Neben den „Wooden Dolls” werden heute zahlreiche Möbel und Accessoires von Alexander Girard vom deutsch-schweizerischen Möbelhersteller Vitra produziert – wenngleich mit zeitlicher Verzögerung. Drei Jahre nach Girards Tod ist dessen Nachlass 1996 mit mehr als 5.000 Plänen, Zeichnungen, Skizzen, Fotos und Textilmustern an das Vitra Design Museum übergeben worden. Doch erst in den letzten Jahren ist dieser Fundus systematisch aufgearbeitet worden und in Form von Reeditionen wieder auf den Markt gekommen.

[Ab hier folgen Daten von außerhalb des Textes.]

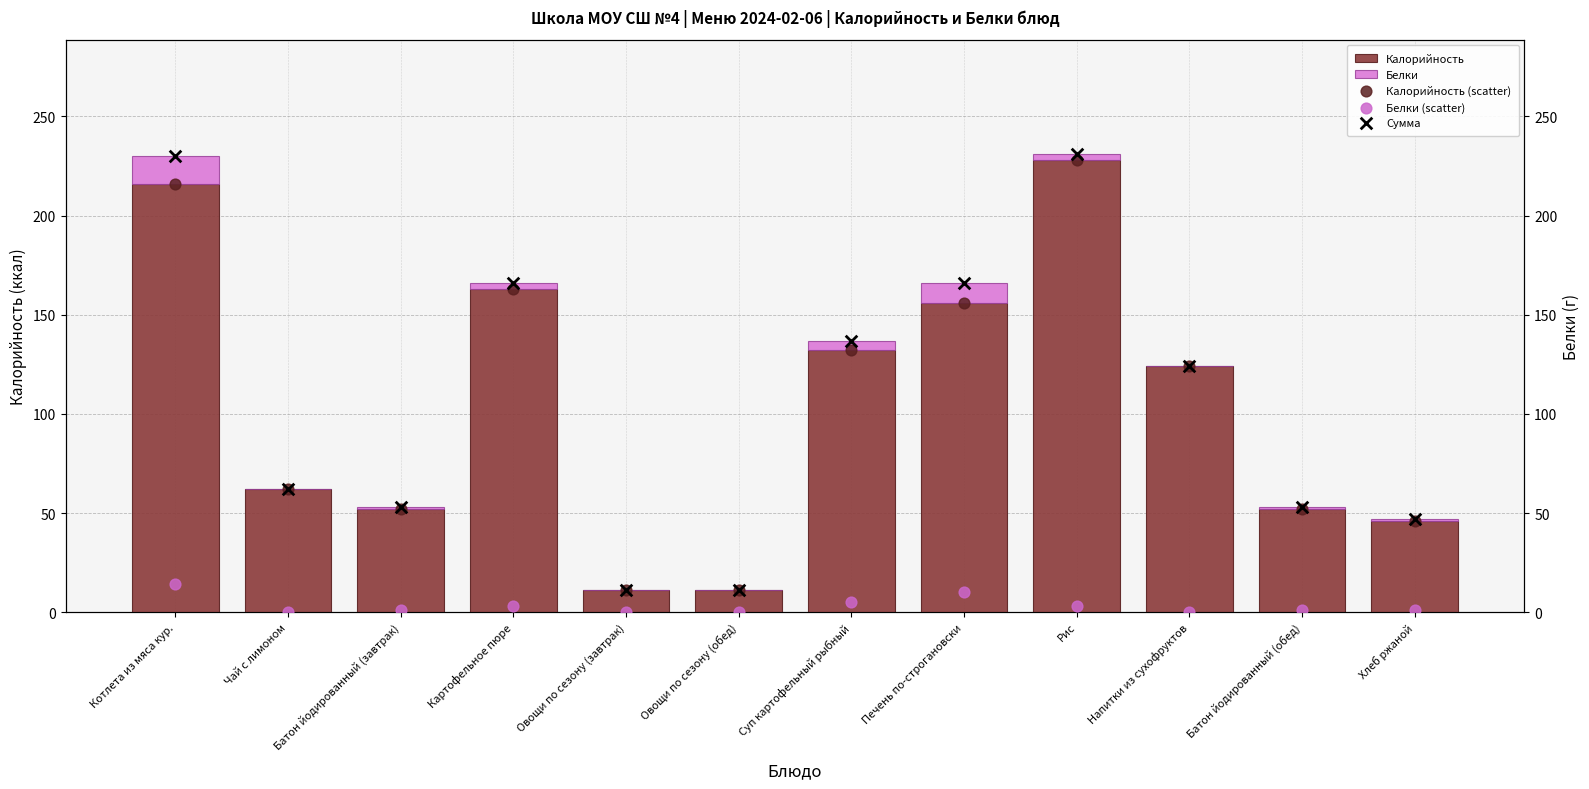

Which series reaches the maximum Y coordinate?

Сумма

Dieser Umstand mag überraschen, da Girard zu den wichtigsten, amerikanischen Gestaltern des 20. Jahrhunderts gehörte. Doch ein Grund dafür mag zweifelsohne seine eigenwillige Interpretation der Moderne sein, die dem Rationalismus europäischer Prägung nur wenig zu tun hatte und erst heute – wo Kunst- und Handarbeit eine ganz neue Wertschätzung entgegengebracht wird – überaus aktuell erscheint. Girard rückt auf diese Weise nicht nur innerhalb der Designszene in den Fokus: Dank der aktuellen Akris-Kollektion findet er ebenso den Weg in unsere Kleiderschränke.
Die Ausstellung „Alexander Girard – A Designer’s Universe“, die Albert Kriemler so stark beeindruckt hatte, ist aktuell noch bis zum 09. September 2018 im Berkeley Art Museum in Kalifornien zu sehen.